The newest safety measure is the Passive Heat Removal System (PHRS), which has been built on top of the containment dome of the reactors. On top of the outer dome, at a height of 80 metres, sits a box-like structure. This is the tertiary dome of the PHRS. The entire PHRS comprises several heat exchangers and steel pipes of 3-m diameter. The PHRS is a new design conceived by us. The Russians did the detailing, said A.K. Pal, Chief Construction Engineer, KKNPP. True to its name, it has no active components and does not need electricity. It works automatically on the thermo-syphon principle.

M.K. Balaji, Chief Superintendent, KKNPP, said that in the event of blackout or if the circulation of reactor coolant failed, power supply was available from the grid to remove the decay heat. In addition, four diesel generators are available, which will generate electricity to keep the reactor in a safe shut-down and cool mode. While power from one diesel generator is enough to keep the reactor cool, three more are available. Even in the extreme condition of all these four generators failing, we can still keep the reactor cool with the ambient natural air by means of the PHRS, said Balaji.

The PHRS allows the hot air (which tends to move up) inside the reactor building to escape into the atmosphere and simultaneously allows cool air from the atmosphere to enter inside and cool the reactor.
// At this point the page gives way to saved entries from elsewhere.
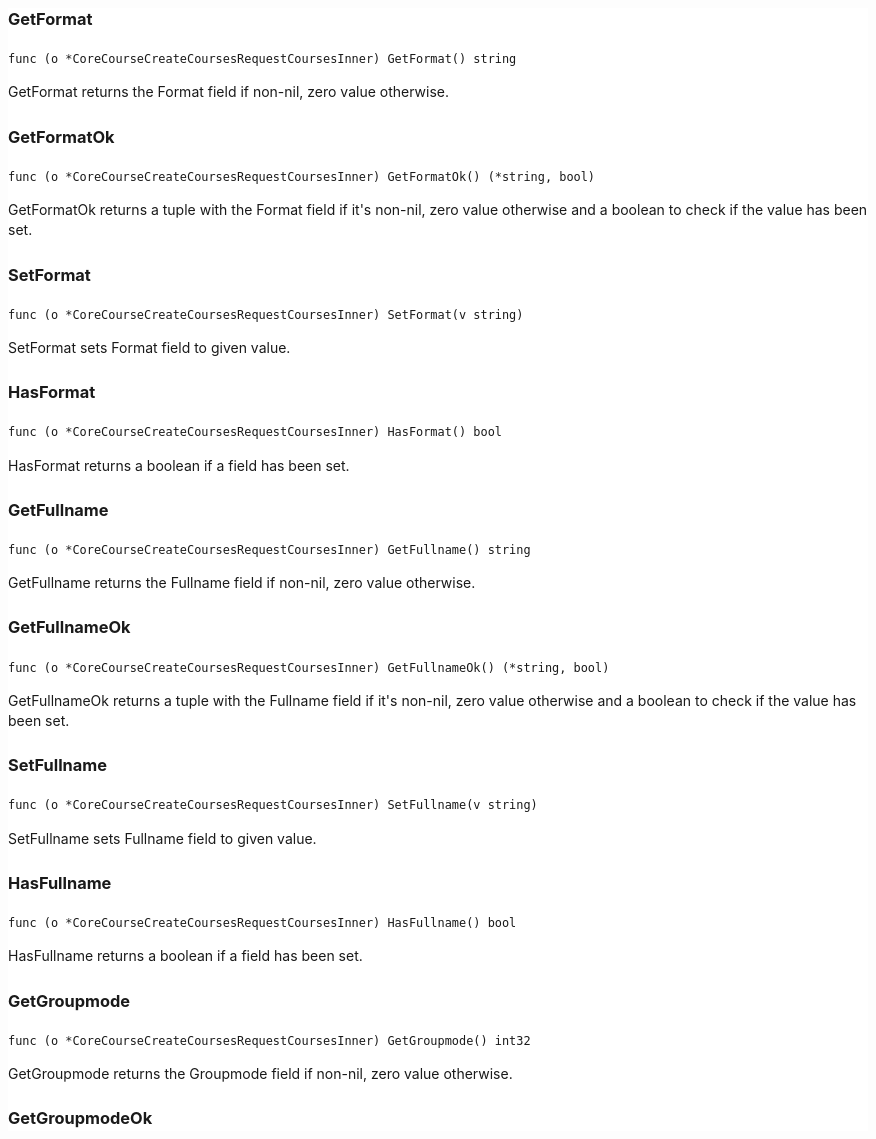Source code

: ### GetFormat

`func (o *CoreCourseCreateCoursesRequestCoursesInner) GetFormat() string`

GetFormat returns the Format field if non-nil, zero value otherwise.

### GetFormatOk

`func (o *CoreCourseCreateCoursesRequestCoursesInner) GetFormatOk() (*string, bool)`

GetFormatOk returns a tuple with the Format field if it's non-nil, zero value otherwise
and a boolean to check if the value has been set.

### SetFormat

`func (o *CoreCourseCreateCoursesRequestCoursesInner) SetFormat(v string)`

SetFormat sets Format field to given value.

### HasFormat

`func (o *CoreCourseCreateCoursesRequestCoursesInner) HasFormat() bool`

HasFormat returns a boolean if a field has been set.

### GetFullname

`func (o *CoreCourseCreateCoursesRequestCoursesInner) GetFullname() string`

GetFullname returns the Fullname field if non-nil, zero value otherwise.

### GetFullnameOk

`func (o *CoreCourseCreateCoursesRequestCoursesInner) GetFullnameOk() (*string, bool)`

GetFullnameOk returns a tuple with the Fullname field if it's non-nil, zero value otherwise
and a boolean to check if the value has been set.

### SetFullname

`func (o *CoreCourseCreateCoursesRequestCoursesInner) SetFullname(v string)`

SetFullname sets Fullname field to given value.

### HasFullname

`func (o *CoreCourseCreateCoursesRequestCoursesInner) HasFullname() bool`

HasFullname returns a boolean if a field has been set.

### GetGroupmode

`func (o *CoreCourseCreateCoursesRequestCoursesInner) GetGroupmode() int32`

GetGroupmode returns the Groupmode field if non-nil, zero value otherwise.

### GetGroupmodeOk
Another unique feature is the fish protection facility. S. Venkatesh, Senior Commissioning Engineer, KKNPP, called it an engineering marvel. The plant uses sea water for condenser cooling. Concrete pipelines ferry sea water to the pump house on the shore by gravity. Small fish get trapped in the water and enter the cooling facility. At the place where the pipelines are laid on the seabed, compressors blow air into the tunnels, creating an air-bubble curtain and waves on the ocean surface. This buoyancy enables the fish to move up, float on the surface and not go down and enter the pipelines. This fish protection facility was qualified by an actual test in Russia.

The reactor has another important safety feature called the core-catcher, a steel vessel weighing 101 tonnes. In the case of a severe accident, the molten radioactive fuel from the RPV will fall into the core-catcher through a funnel and be cooled.
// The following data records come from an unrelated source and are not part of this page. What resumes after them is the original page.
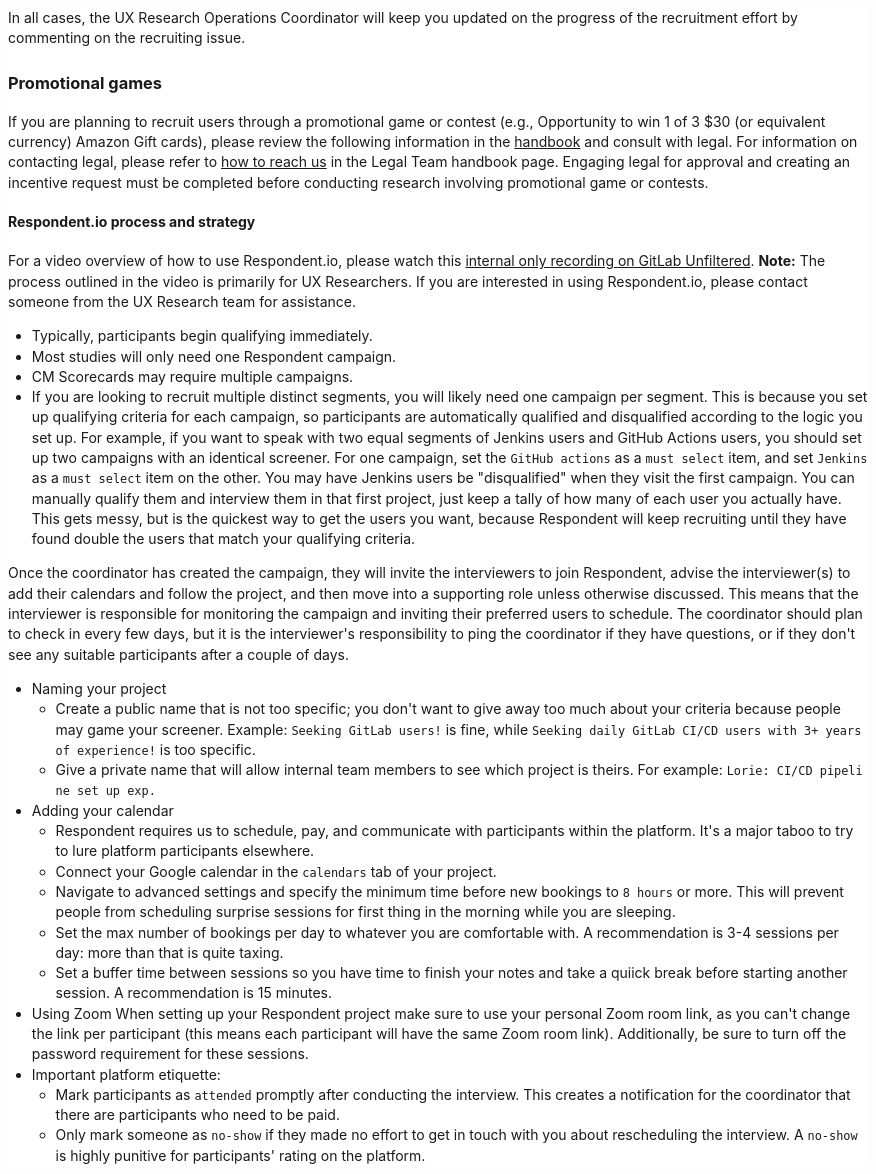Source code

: In all cases, the UX Research Operations Coordinator will keep you updated on the progress of the recruitment effort by commenting on the recruiting issue.

### Promotional games

If you are planning to recruit users through a promotional game or contest (e.g., Opportunity to win 1 of 3 $30 (or equivalent currency) Amazon Gift cards), please review the following information in the [handbook](/handbook/legal/ux-research-pilot/) and consult with legal. For information on contacting legal, please refer to [how to reach us](/handbook/legal/#how-to-reach-us) in the Legal Team handbook page. Engaging legal for approval and creating an incentive request must be completed before conducting research involving promotional game or contests.

#### Respondent.io process and strategy

For a video overview of how to use Respondent.io, please watch this [internal only recording on GitLab Unfiltered](https://www.youtube.com/watch?v=iRMvlWz96aA). **Note:** The process outlined in the video is primarily for UX Researchers. If you are interested in using Respondent.io, please contact someone from the UX Research team for assistance.

- Typically, participants begin qualifying immediately.
- Most studies will only need one Respondent campaign.
- CM Scorecards may require multiple campaigns.
- If you are looking to recruit multiple distinct segments, you will likely need one campaign per segment. This is because you set up qualifying criteria for each campaign, so participants are automatically qualified and disqualified according to the logic you set up. For example, if you want to speak with two equal segments of Jenkins users and GitHub Actions users, you should set up two campaigns with an identical screener. For one campaign, set the `GitHub actions` as a `must select` item, and set `Jenkins` as a `must select` item on the other. You may have Jenkins users be "disqualified" when they visit the first campaign. You can manually qualify them and interview them in that first project, just keep a tally of how many of each user you actually have. This gets messy, but is the quickest way to get the users you want, because Respondent will keep recruiting until they have found double the users that match your qualifying criteria.

Once the coordinator has created the campaign, they will invite the interviewers to join Respondent, advise the interviewer(s) to add their calendars and follow the project, and then move into a supporting role unless otherwise discussed. This means that the interviewer is responsible for monitoring the campaign and inviting their preferred users to schedule. The coordinator should plan to check in every few days, but it is the interviewer's responsibility to ping the coordinator if they have questions, or if they don't see any suitable participants after a couple of days.

- Naming your project
    - Create a public name that is not too specific; you don't want to give away too much about your criteria because people may game your screener. Example: `Seeking GitLab users!` is fine, while `Seeking daily GitLab CI/CD users with 3+ years of experience!` is too specific.
    - Give a private name that will allow internal team members to see which project is theirs. For example: `Lorie: CI/CD pipeline set up exp.`
- Adding your calendar
    - Respondent requires us to schedule, pay, and communicate with participants within the platform. It's a major taboo to try to lure platform participants elsewhere.
    - Connect your Google calendar in the `calendars` tab of your project.
    - Navigate to advanced settings and specify the minimum time before new bookings to `8 hours` or more. This will prevent people from scheduling surprise sessions for first thing in the morning while you are sleeping.
    - Set the max number of bookings per day to whatever you are comfortable with. A recommendation is 3-4 sessions per day: more than that is quite taxing.
    - Set a buffer time between sessions so you have time to finish your notes and take a quiick break before starting another session. A recommendation is 15 minutes.
- Using Zoom
When setting up your Respondent project make sure to use your personal Zoom room link, as you can't change the link per participant (this means each participant will have the same Zoom room link). Additionally, be sure to turn off the password requirement for these sessions.
- Important platform etiquette:
    - Mark participants as `attended` promptly after conducting the interview. This creates a notification for the coordinator that there are participants who need to be paid.
    - Only mark someone as `no-show` if they made no effort to get in touch with you about rescheduling the interview. A `no-show` is highly punitive for participants' rating on the platform.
It will not fall on the floor of the reactor building and contaminate it. Once the emergency core cooling system is activated, the area around the core-catcher will be flooded with water.

When the tsunami devastated the nearby Kanyakumari coast in December 2004, no water entered the KKNPP site because it is 7.5 m above the mean sea level and the tide level during the tsunami was only 5 m.
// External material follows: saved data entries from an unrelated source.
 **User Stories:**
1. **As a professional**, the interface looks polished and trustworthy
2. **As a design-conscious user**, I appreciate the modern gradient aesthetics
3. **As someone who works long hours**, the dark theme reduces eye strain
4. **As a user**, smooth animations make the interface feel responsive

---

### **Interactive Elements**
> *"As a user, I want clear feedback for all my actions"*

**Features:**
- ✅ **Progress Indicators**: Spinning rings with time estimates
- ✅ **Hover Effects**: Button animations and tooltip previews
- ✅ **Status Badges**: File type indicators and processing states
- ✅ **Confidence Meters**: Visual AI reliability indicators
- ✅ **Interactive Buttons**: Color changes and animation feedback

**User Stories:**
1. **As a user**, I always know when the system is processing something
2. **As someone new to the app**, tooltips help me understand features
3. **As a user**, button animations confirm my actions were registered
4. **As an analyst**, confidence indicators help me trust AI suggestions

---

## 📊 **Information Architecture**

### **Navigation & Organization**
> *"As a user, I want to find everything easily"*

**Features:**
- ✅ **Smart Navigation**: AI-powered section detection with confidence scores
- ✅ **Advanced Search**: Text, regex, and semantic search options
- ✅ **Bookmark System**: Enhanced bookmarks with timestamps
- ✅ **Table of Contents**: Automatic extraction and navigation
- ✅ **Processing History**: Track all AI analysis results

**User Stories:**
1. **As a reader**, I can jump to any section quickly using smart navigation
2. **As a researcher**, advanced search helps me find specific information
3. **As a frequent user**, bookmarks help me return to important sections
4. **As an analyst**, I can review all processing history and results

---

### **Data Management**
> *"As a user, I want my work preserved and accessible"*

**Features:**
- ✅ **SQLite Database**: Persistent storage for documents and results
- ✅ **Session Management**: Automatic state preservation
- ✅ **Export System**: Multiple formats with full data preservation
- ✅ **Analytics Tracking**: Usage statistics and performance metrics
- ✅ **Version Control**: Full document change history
Engineers who will commission and operate the two reactors at Kudankulam have been given extensive training because the technology of the VVERs is different from that of the PHWRs that NPCIL has built so far. A Nuclear Training Centre has been set up at Kudankulam.

Said Balaji: A nuclear power plant is multidisciplinary. So we have a custom-made training programme for graduate engineers from different disciplines to make them full-fledged nuclear engineers in the operation and maintenance [O and M] of the VVERs. This is a one-year programme. We train them for techno-managerial positions. We are taking a lot of care because there should be no failures during the commissioning of the reactors.

The KKNPP has a simulator, bought from Russia, which is a replica of the control room of the reactors. In it, we can simulate the start-up of the reactor, its operation and a spectrum of abnormal conditions, said Suresh Kumar Pillai, training superintendent, KKNPP.

The instructor can create a malfunction and watch how trainees respond. Even the tripping of a reactor can be simulated. A printout will show how the trainees reacted, and they are evaluated. Two cameras produce pictures on how they responded to an abnormal situation. There are hidden microphones to record the trainees conversation.